### Work item
Your task is to find every line of the listing that includes "Primăria" and copy it.

### Dataset entries
---

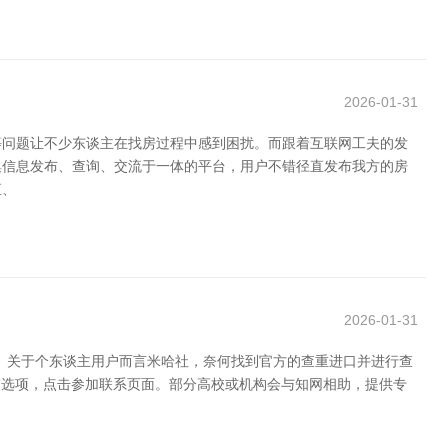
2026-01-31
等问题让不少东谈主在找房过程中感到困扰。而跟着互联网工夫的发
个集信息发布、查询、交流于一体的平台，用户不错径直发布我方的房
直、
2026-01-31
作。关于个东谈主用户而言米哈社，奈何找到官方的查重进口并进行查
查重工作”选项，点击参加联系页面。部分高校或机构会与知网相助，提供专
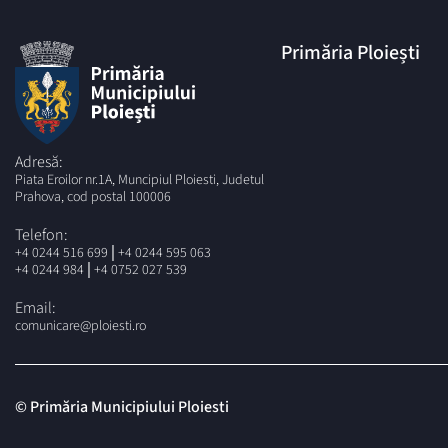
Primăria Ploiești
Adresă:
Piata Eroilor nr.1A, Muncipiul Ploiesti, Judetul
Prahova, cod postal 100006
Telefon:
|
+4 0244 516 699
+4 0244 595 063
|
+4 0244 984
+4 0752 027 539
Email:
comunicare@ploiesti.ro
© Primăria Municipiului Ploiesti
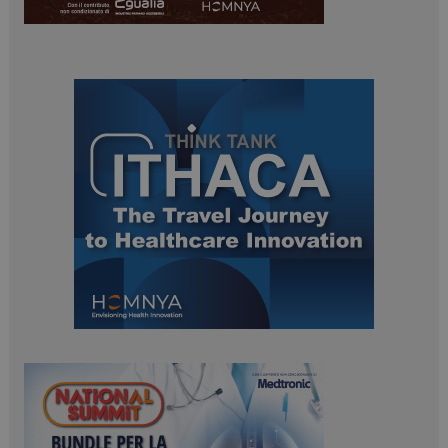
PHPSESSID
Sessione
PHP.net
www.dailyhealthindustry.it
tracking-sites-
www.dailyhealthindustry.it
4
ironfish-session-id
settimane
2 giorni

---

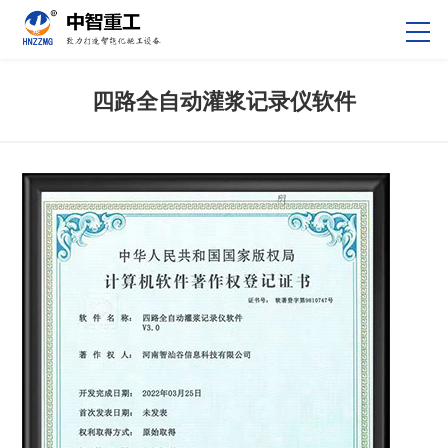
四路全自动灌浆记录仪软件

---

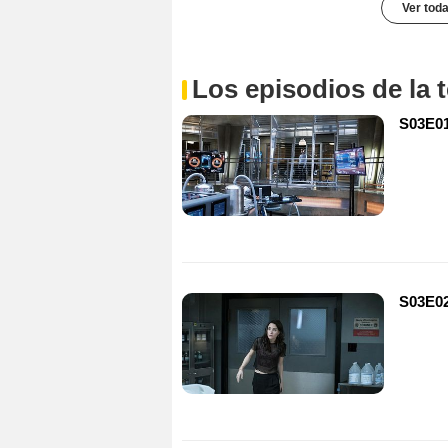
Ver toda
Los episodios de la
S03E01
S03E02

---

### Task response
Primăria Ploiești
© Primăria Municipiului Ploiesti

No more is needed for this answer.